- [Task brief]: From the data below, return each line in which the string "down" is found.

- [Data supplied]:
<<<<

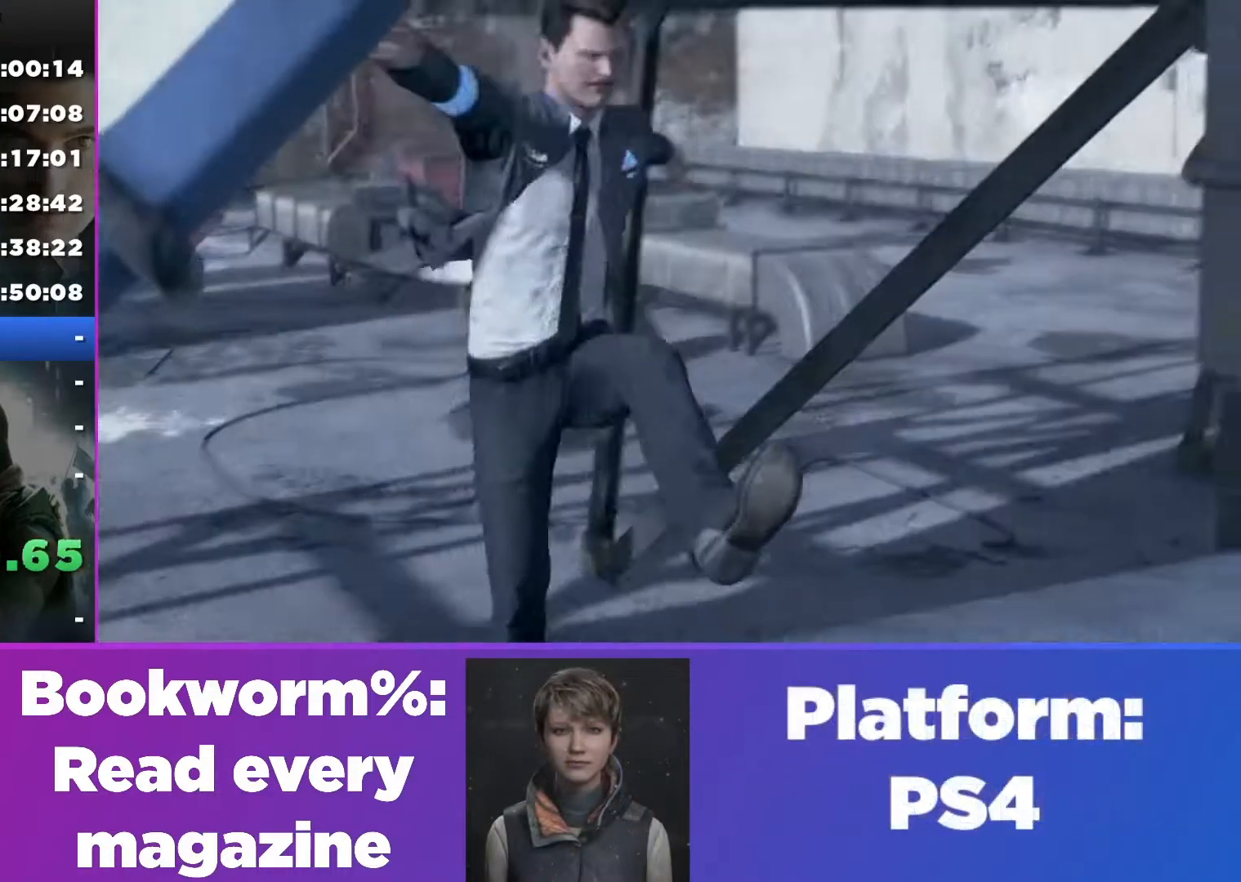
{"buttons": ["CROSS"], "left_stick": "up", "right_stick": "center", "events": [[67, "CROSS", "down"], [167, "CROSS", "up"], [433, "CROSS", "down"]]}
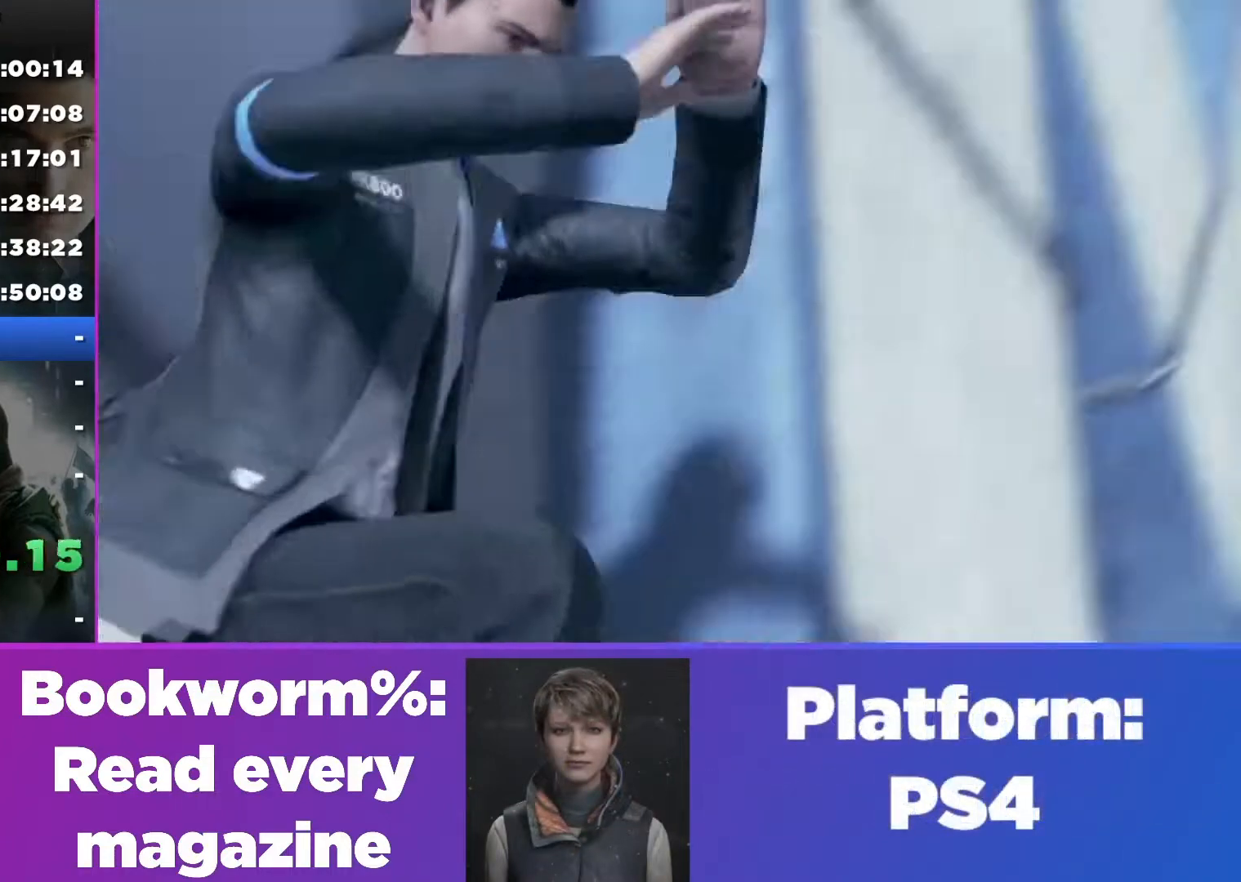
{"buttons": [], "left_stick": "up-right", "right_stick": "center", "events": [[33, "CROSS", "up"], [200, "left_stick", "center"], [367, "left_stick", "up-right"]]}
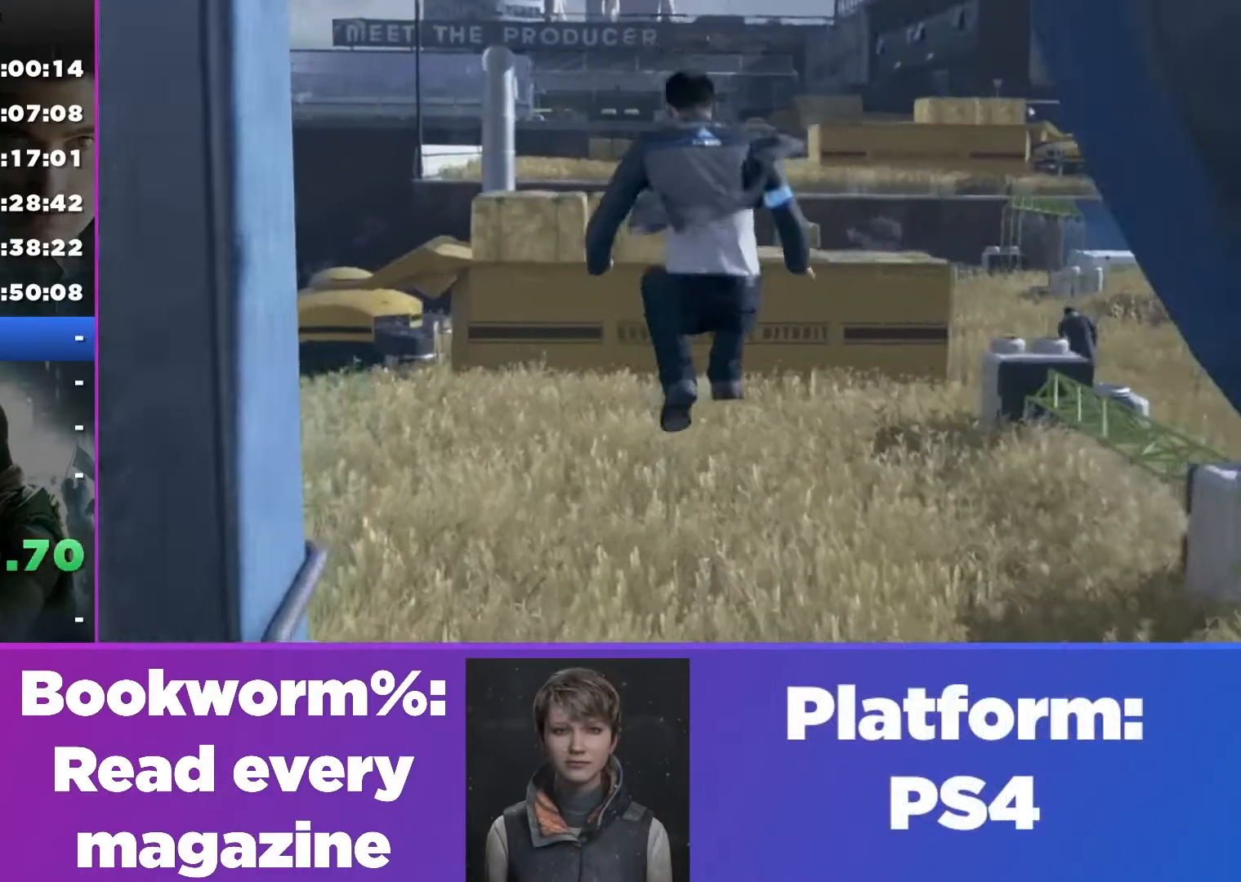
{"buttons": ["CROSS"], "left_stick": "up-right", "right_stick": "center", "events": [[167, "CROSS", "down"], [300, "CROSS", "up"], [433, "CROSS", "down"]]}
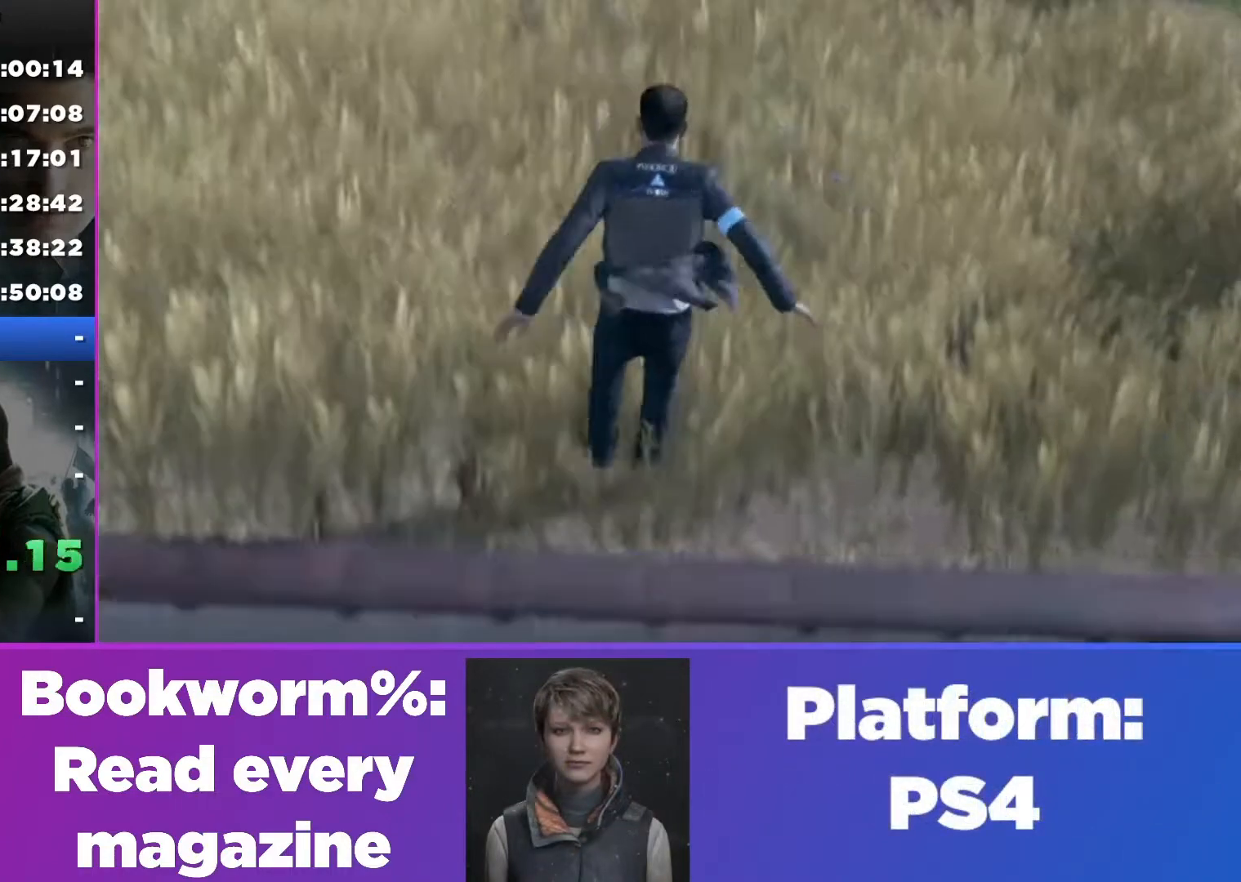
{"buttons": [], "left_stick": "up-right", "right_stick": "center", "events": [[33, "CROSS", "up"], [133, "CROSS", "down"], [267, "CROSS", "up"], [367, "CROSS", "down"], [500, "CROSS", "up"]]}
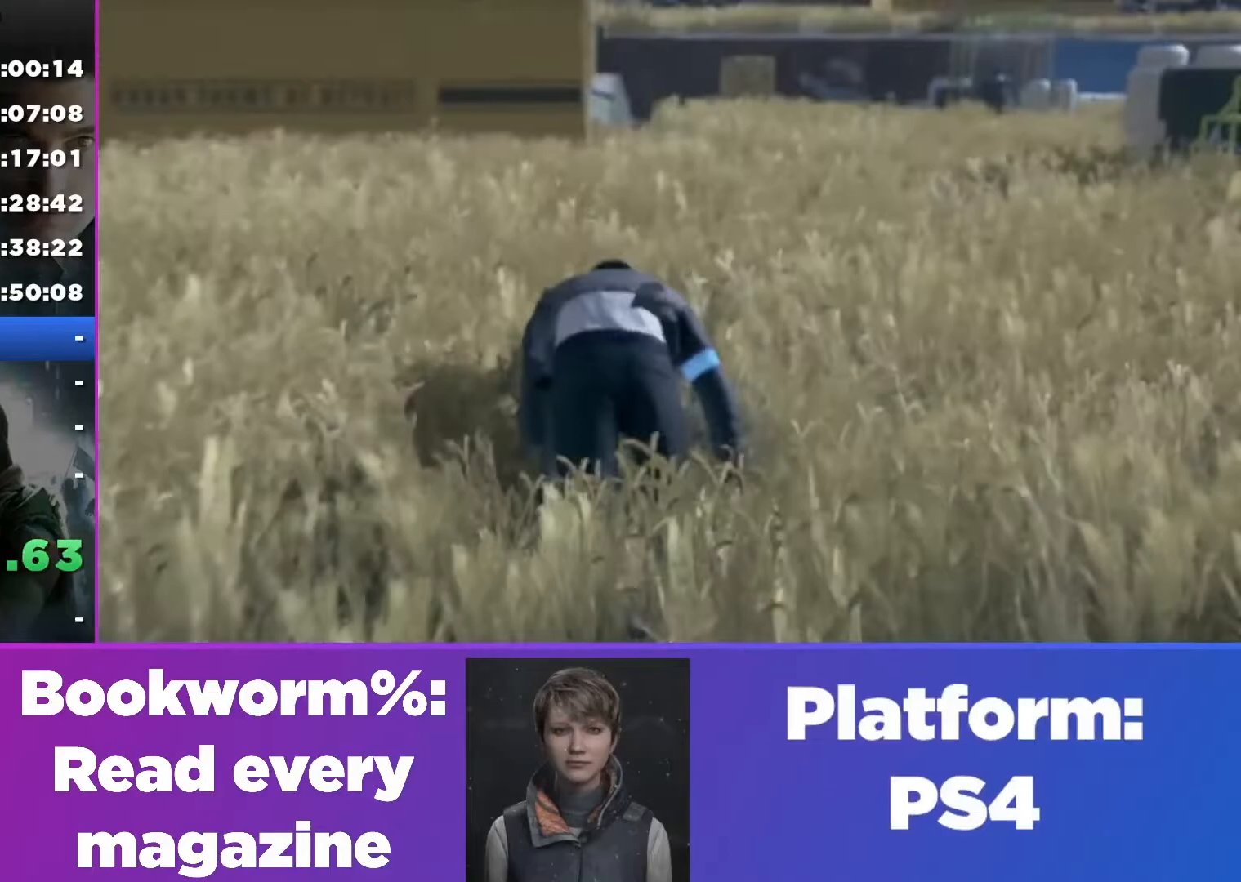
{"buttons": [], "left_stick": "up-right", "right_stick": "center", "events": [[133, "CROSS", "down"], [200, "CROSS", "up"]]}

>>>>

- [Exercise response]:
{"buttons": ["CROSS"], "left_stick": "up", "right_stick": "center", "events": [[67, "CROSS", "down"], [167, "CROSS", "up"], [433, "CROSS", "down"]]}
{"buttons": ["CROSS"], "left_stick": "up-right", "right_stick": "center", "events": [[167, "CROSS", "down"], [300, "CROSS", "up"], [433, "CROSS", "down"]]}
{"buttons": [], "left_stick": "up-right", "right_stick": "center", "events": [[33, "CROSS", "up"], [133, "CROSS", "down"], [267, "CROSS", "up"], [367, "CROSS", "down"], [500, "CROSS", "up"]]}
{"buttons": [], "left_stick": "up-right", "right_stick": "center", "events": [[133, "CROSS", "down"], [200, "CROSS", "up"]]}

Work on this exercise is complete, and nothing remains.